◆ Reading text:
◆ ◆ ◆

Following Bruces

Another objective on our tour was trying to track down more information about various ancestors. That was the main reasons why the Bruce girls, Margaret and Jenny, wanted to spend time in Scotland.

Great great grandfather Thomas Bruce arrived in Australia sometime between 1851 and 1865 and based on NSW marriage and death certificates we believe he was born in Perth, Scotland and his father was Alexander, a weaver. The Scottish censuses of 1851 to 1871 show an Alexander Bruce, a weaver born in Perth living in Galashiels. One of his children in the 1851 census was a Thomas, also born in Perth, but who was not with the family in later censuses. This may or may not be our Thomas.

Rosslyn Chapel
Rosslyn Chapel

Time did not permit any extensive family research but we were able to visit Perth and Galashiels where we believe they used to live. Perth is about an hour’s drive north of Edinburgh over the Firth of Forth bridge while Galashiels is a similar distance south in the Scottish Borders. A couple of day trips.

We decided to follow our Bruces south on Friday taking a pleasant detour via the Rosslyn Chapel. This charming little chapel has been the beneficiary of the success of Dan Brown’s novel after which the increase in tourists has funded restoration to a far better condition than otherwise.

12 Roxburgh Street Galashiels
12 Roxburgh Street Galashiels

Galashiels was a predominantly a woollen mill town in the middle of the 19th century and we were searching for No. 12 Roxburgh Street (identified in the census) where Alexander Bruce and his family lived. Roxburgh Street is still in the commercial area off the High Street and the sturdy stone buildings of No. 12 and its neighbours could be of the right age to have been the Bruce home and workshop. The local library was not able to provide further information and unfortunately the Borders Family History Society is not open on Fridays, so no further information was available on the day.

◆ ◆ ◆

Collected data:
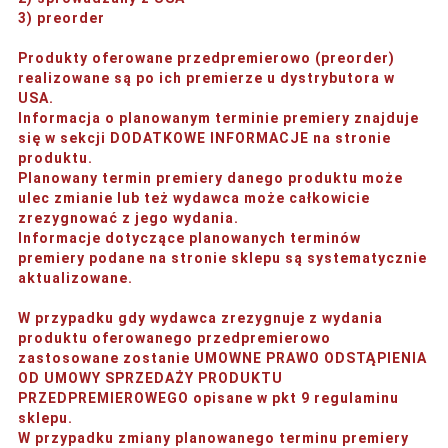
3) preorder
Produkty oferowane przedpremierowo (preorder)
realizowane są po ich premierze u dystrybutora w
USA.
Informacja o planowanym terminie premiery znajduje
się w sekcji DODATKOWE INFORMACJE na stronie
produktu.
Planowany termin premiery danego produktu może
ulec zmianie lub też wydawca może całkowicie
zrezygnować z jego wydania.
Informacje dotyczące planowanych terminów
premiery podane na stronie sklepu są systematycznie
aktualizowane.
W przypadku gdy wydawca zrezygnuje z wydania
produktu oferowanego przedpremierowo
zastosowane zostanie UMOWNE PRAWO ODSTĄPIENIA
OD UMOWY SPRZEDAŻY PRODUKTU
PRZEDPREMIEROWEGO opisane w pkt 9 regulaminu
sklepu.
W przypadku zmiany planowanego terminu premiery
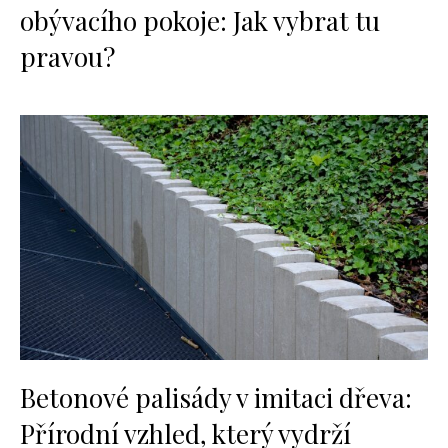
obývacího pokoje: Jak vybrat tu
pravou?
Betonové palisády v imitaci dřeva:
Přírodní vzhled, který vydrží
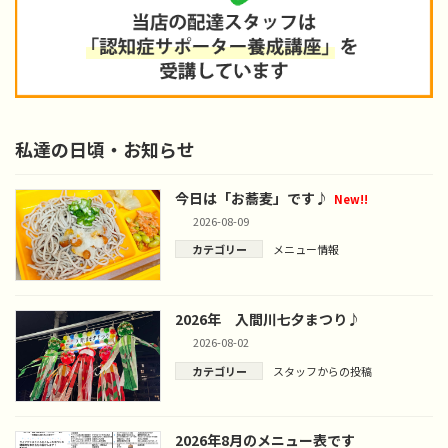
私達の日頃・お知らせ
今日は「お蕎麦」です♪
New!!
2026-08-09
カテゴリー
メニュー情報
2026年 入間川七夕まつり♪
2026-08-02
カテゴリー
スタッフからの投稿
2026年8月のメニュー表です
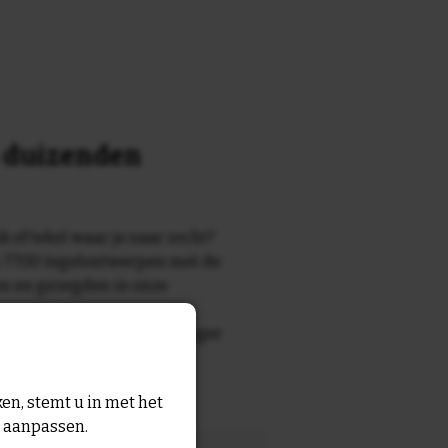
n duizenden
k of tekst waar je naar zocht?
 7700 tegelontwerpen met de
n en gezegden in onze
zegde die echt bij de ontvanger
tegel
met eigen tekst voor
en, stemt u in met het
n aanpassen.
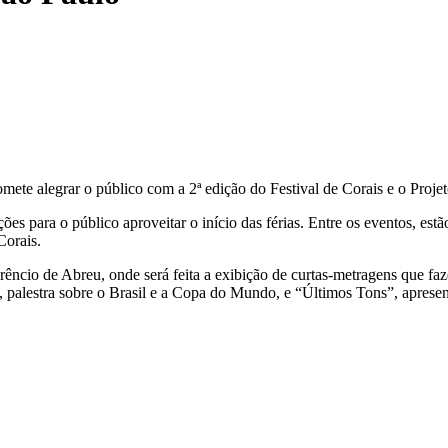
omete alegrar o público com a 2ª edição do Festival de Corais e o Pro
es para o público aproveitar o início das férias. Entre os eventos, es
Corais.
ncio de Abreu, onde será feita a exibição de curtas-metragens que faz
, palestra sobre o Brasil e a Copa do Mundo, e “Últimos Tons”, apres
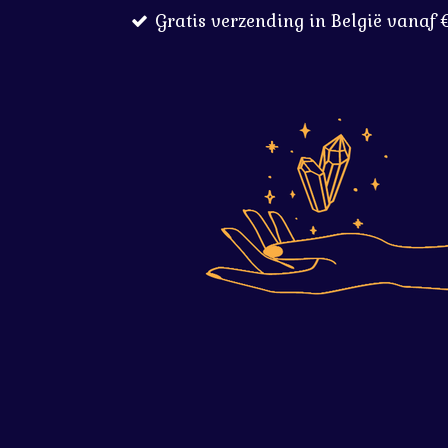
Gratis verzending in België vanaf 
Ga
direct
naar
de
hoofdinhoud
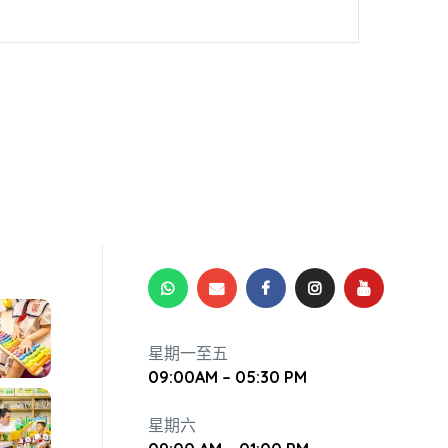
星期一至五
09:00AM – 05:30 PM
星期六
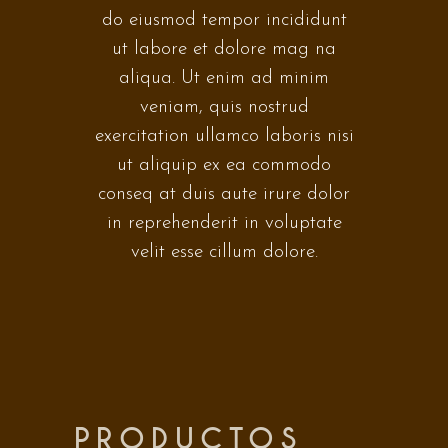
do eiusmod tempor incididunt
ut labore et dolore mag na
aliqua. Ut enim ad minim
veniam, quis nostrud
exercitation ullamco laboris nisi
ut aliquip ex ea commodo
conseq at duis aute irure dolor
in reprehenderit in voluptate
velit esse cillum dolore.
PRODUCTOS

◆ ◆ ◆

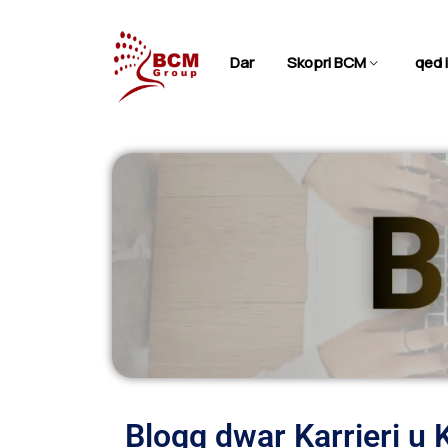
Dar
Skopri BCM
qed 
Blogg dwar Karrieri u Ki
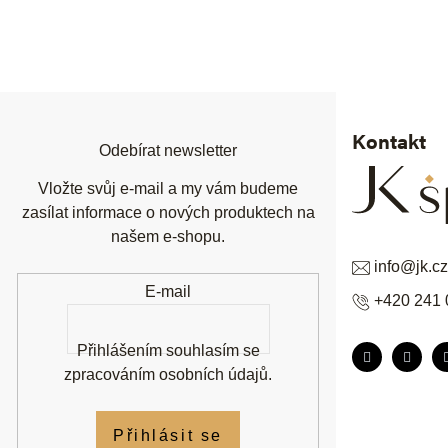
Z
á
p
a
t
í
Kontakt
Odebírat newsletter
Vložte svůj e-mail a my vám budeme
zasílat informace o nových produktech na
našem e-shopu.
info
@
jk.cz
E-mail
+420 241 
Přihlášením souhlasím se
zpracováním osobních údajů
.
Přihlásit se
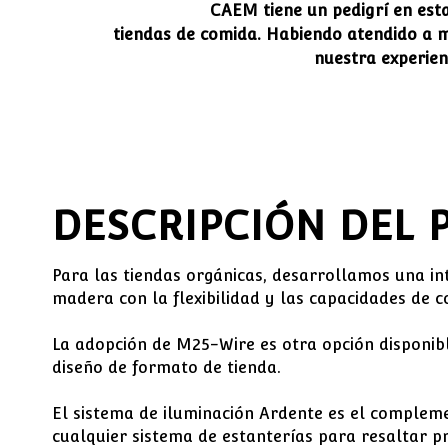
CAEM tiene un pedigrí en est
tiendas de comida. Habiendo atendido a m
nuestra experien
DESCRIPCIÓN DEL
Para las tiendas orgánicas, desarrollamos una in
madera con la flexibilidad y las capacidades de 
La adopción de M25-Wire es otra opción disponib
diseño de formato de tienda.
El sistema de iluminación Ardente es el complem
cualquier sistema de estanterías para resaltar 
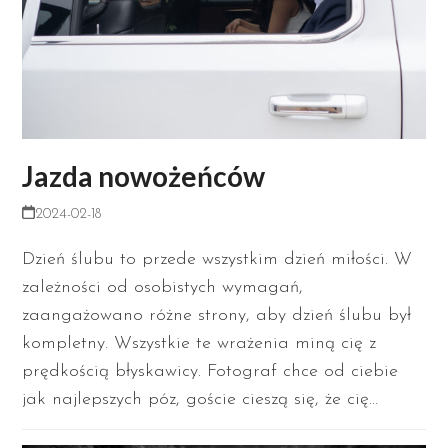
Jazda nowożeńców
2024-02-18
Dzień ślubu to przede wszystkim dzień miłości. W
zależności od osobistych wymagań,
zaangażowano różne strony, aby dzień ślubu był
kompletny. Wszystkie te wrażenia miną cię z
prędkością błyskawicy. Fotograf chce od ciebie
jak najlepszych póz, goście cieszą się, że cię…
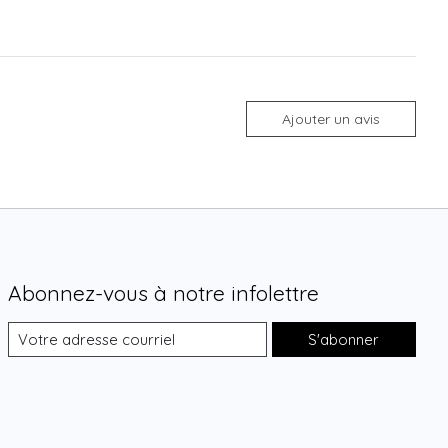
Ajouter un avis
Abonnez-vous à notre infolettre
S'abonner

◆ ◆ ◆

◆ Required actions:
A) Answer these questions from the Bruce family account, one per line:
(i) What trade did Alexander Bruce follow?
(ii) Which chapel did the travelers visit on their detour south?
(iii) Why could the Borders Family History Society not help on the day of the visit?
B) Print the part of the Bruce family account that opens with the words containing "Time did not" and closes with "of day trips.".
The collected data has no connection to the account of the Bruce family search.

◆ Task-by-task answers:
A)
(i) He was a weaver.
(ii) Rosslyn Chapel.
(iii) It is not open on Fridays.

B)
Time did not permit any extensive family research but we were able to visit Perth and Galashiels where we believe they used to live. Perth is about an hour’s drive north of Edinburgh over the Firth of Forth bridge while Galashiels is a similar distance south in the Scottish Borders. A couple of day trips.